Jim Butcher has invented one of the most entertaining characters in science fiction and fantasy with Harry Dresden, professional wizard. Unlike Gandalf of Middle Earth, Harry Dresden operates in modern day Chicago aiding the police with those X-File type cases that crop up. As the series grew in popularity, the Sci-Fi Channel produced a short-run program, “The Dresden Files,” a most watchable and noble effort. Harry returns now in an 11th book, Turn Coat, and Mr. Butcher hasn't lost his touch. It made number 1 on the New York Times Bestseller List.

Without spoiling the story, Harry's nemisis Morgan shows up at the Dresden home badly wounded. It turns out he is wanted for the murder of another wizard by the White Council of Wizards. Before long, vampires, a Navajo skinwalker and the Chicago Police Department get into the act. Harry takes his usual beatings with a smart-assed aplomb that is reminiscent of Sam Spade if he had grown up in the 1980s. And he does outsmart the opposition from time to time.

For those who have yet to read any of the Dresden Files, it isn't necessary to start at the beginning. Although it is a little easier to follow developments if one does know the grand story arc being told across the series, each book stands on its own. It is to Mr. Butcher's credit that he can explain a situation of other worldly politics or the science of magic in a line or two, thus giving newcomers what they need to know without boring his hard-core followers with excessive repetition.
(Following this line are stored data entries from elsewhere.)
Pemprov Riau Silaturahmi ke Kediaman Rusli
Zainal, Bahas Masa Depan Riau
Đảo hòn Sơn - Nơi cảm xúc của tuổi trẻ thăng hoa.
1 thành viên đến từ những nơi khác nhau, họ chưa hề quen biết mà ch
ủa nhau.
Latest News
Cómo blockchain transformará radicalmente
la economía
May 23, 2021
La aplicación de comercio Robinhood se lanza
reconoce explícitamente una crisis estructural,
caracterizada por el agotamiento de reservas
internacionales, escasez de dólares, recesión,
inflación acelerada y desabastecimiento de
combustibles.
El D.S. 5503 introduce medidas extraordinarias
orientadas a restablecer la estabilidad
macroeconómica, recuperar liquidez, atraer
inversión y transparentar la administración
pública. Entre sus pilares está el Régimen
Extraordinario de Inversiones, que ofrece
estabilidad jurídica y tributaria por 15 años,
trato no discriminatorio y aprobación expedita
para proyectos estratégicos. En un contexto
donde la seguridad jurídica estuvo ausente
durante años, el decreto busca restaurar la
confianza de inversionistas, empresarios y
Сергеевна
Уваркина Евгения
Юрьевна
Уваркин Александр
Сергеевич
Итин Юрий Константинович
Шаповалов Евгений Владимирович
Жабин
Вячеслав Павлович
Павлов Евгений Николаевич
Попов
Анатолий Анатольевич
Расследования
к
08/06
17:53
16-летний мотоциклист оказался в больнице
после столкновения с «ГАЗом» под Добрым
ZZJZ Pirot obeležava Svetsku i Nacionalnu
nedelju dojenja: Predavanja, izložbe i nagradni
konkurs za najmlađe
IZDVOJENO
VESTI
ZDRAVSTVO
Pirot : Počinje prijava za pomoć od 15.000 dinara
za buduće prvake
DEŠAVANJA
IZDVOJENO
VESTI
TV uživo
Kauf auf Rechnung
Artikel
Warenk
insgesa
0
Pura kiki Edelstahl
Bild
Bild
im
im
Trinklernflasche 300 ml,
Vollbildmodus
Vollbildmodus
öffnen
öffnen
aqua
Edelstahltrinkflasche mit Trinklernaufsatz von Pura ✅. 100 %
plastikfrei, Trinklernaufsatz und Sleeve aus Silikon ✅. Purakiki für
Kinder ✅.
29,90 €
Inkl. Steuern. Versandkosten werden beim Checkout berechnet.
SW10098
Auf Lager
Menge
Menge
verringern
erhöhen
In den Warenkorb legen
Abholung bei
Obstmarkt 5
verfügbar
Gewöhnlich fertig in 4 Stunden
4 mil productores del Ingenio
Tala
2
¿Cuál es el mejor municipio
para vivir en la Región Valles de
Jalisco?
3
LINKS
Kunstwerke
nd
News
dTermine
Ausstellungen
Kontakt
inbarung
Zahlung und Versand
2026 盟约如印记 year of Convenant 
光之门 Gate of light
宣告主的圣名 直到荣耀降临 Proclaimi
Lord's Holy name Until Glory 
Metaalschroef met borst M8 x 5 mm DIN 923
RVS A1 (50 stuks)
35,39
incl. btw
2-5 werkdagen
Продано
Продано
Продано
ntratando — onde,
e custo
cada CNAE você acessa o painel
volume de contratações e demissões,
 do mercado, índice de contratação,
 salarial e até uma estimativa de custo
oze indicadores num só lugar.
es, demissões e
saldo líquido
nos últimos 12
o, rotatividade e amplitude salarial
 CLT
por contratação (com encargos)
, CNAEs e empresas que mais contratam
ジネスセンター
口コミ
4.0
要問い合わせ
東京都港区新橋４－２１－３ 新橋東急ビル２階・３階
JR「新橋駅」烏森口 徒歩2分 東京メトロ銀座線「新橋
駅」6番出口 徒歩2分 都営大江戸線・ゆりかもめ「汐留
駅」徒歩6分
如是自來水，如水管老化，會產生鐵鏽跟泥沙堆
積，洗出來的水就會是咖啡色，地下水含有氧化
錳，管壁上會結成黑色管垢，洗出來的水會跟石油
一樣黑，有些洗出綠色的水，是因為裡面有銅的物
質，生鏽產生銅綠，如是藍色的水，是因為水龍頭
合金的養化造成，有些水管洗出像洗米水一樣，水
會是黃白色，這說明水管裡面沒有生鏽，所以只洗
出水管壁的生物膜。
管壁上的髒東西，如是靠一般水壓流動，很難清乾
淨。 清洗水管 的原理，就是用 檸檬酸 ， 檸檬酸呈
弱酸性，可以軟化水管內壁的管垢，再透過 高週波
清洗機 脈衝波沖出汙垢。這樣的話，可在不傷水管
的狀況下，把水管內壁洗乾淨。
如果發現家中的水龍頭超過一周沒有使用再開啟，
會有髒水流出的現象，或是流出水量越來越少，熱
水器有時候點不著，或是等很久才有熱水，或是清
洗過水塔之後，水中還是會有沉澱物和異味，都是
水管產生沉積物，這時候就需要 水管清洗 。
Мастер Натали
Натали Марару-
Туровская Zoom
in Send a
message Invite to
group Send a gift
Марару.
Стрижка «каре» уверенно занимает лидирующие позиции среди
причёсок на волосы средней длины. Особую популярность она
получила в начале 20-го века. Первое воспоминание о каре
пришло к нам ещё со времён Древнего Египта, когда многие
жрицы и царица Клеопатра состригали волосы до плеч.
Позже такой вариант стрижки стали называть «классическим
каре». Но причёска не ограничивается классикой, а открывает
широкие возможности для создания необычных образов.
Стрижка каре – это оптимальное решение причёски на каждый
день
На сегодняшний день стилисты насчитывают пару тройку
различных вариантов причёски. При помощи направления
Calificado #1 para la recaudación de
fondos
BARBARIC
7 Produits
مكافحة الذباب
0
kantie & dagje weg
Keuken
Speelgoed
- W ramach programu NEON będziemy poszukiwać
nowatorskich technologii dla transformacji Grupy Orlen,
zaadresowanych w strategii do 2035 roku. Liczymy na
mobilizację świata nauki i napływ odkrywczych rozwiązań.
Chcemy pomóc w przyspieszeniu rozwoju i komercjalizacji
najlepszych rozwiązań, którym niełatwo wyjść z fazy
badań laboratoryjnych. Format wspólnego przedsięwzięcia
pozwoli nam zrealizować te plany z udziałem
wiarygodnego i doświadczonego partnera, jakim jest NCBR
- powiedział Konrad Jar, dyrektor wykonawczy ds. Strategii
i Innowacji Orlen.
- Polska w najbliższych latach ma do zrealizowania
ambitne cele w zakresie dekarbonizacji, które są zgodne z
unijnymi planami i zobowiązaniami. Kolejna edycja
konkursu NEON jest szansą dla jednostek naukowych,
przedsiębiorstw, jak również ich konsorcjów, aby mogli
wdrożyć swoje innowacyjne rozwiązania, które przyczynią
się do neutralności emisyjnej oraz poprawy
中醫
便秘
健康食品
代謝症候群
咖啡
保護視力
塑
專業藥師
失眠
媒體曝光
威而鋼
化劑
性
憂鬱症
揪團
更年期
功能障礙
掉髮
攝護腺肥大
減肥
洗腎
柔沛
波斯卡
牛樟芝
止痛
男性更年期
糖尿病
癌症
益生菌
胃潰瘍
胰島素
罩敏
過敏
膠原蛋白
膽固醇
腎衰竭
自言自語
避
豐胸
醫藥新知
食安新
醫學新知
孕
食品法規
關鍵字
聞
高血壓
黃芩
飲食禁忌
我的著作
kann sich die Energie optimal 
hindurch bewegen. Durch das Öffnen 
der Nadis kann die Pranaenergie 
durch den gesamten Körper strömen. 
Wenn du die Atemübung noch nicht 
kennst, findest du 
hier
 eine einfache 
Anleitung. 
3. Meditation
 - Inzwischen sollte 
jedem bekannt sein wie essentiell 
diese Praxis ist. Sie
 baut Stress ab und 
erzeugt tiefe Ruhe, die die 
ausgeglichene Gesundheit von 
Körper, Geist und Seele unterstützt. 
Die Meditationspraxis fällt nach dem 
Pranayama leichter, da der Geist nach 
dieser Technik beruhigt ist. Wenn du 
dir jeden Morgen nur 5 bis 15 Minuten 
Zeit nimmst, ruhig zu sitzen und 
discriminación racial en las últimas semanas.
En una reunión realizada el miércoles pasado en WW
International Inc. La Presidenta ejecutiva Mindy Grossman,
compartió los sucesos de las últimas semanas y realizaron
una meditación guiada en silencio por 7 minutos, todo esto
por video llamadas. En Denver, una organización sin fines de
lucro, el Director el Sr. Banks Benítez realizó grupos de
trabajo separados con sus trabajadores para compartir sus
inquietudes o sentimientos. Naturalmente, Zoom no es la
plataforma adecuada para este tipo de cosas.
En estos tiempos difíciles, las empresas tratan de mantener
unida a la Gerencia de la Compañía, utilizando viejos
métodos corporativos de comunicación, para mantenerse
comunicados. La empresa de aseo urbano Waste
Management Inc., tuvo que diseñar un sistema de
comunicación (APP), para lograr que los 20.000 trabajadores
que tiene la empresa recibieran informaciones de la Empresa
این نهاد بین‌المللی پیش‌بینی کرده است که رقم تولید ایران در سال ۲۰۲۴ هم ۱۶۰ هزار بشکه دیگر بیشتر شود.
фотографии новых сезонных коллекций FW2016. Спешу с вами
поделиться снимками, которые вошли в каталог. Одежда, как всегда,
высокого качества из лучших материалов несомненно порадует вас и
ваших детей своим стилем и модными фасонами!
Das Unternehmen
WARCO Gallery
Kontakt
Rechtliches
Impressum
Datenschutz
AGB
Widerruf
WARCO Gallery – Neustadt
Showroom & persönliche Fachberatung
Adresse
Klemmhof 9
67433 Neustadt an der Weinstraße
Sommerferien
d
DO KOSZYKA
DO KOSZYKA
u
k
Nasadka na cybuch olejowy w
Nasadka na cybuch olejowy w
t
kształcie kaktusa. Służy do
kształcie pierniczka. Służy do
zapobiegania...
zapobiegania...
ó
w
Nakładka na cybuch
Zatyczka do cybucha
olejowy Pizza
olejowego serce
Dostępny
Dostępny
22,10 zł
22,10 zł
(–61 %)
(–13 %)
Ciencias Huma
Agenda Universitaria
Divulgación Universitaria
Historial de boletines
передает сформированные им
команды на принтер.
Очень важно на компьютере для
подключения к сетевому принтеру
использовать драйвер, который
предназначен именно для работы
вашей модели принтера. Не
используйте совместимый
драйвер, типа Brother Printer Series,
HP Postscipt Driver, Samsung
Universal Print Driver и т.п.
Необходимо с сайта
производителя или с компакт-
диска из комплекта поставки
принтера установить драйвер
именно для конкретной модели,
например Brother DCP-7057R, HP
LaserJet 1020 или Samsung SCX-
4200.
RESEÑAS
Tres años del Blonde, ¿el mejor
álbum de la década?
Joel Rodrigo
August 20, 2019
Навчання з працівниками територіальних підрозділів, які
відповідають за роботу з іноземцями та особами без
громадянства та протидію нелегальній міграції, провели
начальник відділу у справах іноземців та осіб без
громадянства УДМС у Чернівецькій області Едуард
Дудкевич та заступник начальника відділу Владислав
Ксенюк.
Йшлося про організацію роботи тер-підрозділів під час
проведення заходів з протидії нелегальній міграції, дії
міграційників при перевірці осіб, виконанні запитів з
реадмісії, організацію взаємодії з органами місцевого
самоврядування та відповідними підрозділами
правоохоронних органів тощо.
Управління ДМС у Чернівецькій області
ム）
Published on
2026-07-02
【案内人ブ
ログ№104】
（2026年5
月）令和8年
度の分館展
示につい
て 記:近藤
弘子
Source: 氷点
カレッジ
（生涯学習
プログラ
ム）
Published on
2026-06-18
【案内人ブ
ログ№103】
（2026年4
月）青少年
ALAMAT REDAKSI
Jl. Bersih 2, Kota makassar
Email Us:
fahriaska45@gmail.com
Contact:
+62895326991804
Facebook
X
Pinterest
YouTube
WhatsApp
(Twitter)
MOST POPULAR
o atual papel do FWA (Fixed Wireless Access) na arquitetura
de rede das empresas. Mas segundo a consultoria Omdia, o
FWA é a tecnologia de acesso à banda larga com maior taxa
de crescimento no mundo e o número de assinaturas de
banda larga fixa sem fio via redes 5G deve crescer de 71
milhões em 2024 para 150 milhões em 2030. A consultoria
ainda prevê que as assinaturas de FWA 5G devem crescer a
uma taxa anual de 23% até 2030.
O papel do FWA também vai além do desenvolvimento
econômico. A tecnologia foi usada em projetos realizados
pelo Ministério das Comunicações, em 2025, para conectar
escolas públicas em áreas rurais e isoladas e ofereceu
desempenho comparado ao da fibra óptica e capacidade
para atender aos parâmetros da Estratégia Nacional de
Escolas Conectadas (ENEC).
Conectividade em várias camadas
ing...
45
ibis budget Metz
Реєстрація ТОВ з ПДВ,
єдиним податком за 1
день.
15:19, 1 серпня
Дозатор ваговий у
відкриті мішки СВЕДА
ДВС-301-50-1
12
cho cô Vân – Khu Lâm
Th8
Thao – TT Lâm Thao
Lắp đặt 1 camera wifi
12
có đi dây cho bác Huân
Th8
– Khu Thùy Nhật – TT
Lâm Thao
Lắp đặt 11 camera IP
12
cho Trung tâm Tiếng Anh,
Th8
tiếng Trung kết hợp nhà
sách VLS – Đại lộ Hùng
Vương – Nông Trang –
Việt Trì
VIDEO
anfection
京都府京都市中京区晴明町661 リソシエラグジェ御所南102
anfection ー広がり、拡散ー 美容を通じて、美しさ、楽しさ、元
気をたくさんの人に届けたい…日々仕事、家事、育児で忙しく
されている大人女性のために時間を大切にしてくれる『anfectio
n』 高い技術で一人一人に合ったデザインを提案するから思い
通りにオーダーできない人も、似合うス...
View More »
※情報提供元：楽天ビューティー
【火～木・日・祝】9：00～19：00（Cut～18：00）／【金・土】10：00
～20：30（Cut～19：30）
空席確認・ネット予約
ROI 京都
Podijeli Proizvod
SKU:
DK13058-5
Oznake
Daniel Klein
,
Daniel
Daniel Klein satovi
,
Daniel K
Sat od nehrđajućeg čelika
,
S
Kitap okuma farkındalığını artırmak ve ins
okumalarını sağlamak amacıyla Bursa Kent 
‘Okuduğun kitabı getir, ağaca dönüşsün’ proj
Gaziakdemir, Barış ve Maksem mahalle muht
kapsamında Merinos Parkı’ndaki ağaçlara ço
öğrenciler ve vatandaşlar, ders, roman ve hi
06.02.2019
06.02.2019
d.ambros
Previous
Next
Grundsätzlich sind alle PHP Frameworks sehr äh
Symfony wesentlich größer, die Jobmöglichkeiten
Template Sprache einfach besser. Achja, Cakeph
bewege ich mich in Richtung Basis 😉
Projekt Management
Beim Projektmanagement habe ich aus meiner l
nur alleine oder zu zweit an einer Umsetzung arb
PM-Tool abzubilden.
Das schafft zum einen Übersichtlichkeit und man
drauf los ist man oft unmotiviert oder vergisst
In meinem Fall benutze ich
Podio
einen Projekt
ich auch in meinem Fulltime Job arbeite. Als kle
Since the success of the Dresden Files, Mr. Butcher has branched out. He is also the author the the Codex Alera, a much more traditional swords and sorcery series with five tomes currently published – a sixth is due in December. Also, back in 2006, he wrote a Spiderman novel, Darkest Hours. To say he is prolific is understatement. What also endears his work is the craftsmanship with which he approaches writing. Many critics in mainstream literature condemn the actual writing in much of the SF&F genre, and often with justification. Not so with Mr. Butcher, whose craft enhances the imagination of his work.

After a few books, most fiction series start to feel tired, as if the author is stuck in a rut. In the case of Harry Dresden, 11 novels only seems to have scratched the surface. The worlds he inhabits are rich in detail and intrigue, and one expects that the series will only end when Mr. Butcher has finished mining the rich seam of creativity he has found. One hopes that that is a long time in coming.